Imagens de câmeras de segurança registraram o momento em que Thauany Gabriele de Oliveira Teixeira, de 25 anos, descartou uma recém-nascida em uma lixeira de um condomínio em Várzea Grande, no Mato Grosso. O caso é investigado pela Delegacia Especializada de Homicídios e Proteção à Pessoa (DHPP).
O episódio ocorreu na madrugada de 23 de julho. De acordo com as informações divulgadas pela imprensa local, as imagens mostram a mulher caminhando pelo condomínio carregando sacolas pretas e se dirigindo até o local destinado ao descarte de resíduos.

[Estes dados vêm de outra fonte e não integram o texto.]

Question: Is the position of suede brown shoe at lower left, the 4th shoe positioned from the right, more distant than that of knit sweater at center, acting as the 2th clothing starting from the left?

Posteriormente, o corpo da bebê foi encontrado por um funcionário do condomínio em meio ao lixo. A criança estava dentro de uma caixa, envolvida em uma sacola plástica e ainda apresentava o cordão umbilical.
Thauany foi ouvida pela Polícia Civil e, segundo as informações da investigação, inicialmente negou envolvimento no caso, mas posteriormente admitiu ser mãe da criança após ser confrontada com as imagens das câmeras de segurança.
Em depoimento, ela teria afirmado que desconfiava de uma possível gravidez, mas alegou que continuava apresentando sangramentos e, por isso, não realizou acompanhamento pré-natal. A mulher relatou ainda que entrou em trabalho de parto sozinha, no banheiro de casa, enquanto o marido dormia.
Segundo sua versão, ela acreditava que a bebê tivesse nascido sem vida. Após o parto, teria colocado a criança junto com outros materiais relacionados ao nascimento e levado tudo até a lixeira do condomínio.
No entanto, a perícia apontou indícios de que a recém-nascida nasceu com vida e respirou por um curto período após o parto. O exame também não identificou, inicialmente, sinais de agressões físicas ou ferimentos.
A bebê tinha aproximadamente 26 semanas de gestação, equivalente a cerca de seis meses, e pesava aproximadamente 750 gramas, conforme as informações divulgadas. A causa da morte ainda depende da conclusão dos exames periciais.
A Polícia Civil também investiga se o parto ocorreu de forma espontânea ou se houve algum tipo de intervenção para provocá-lo. Thauany negou ter utilizado substâncias ou medicamentos para interromper a gestação.
O marido da investigada também prestou depoimento e afirmou que não sabia da gravidez. A polícia informou ainda que exames de DNA poderão ser realizados para esclarecer a paternidade da criança.
O delegado responsável pelo caso afirmou que a investigação continua e que a definição da eventual responsabilização criminal dependerá da conclusão dos laudos e de todos os elementos reunidos durante o inquérito.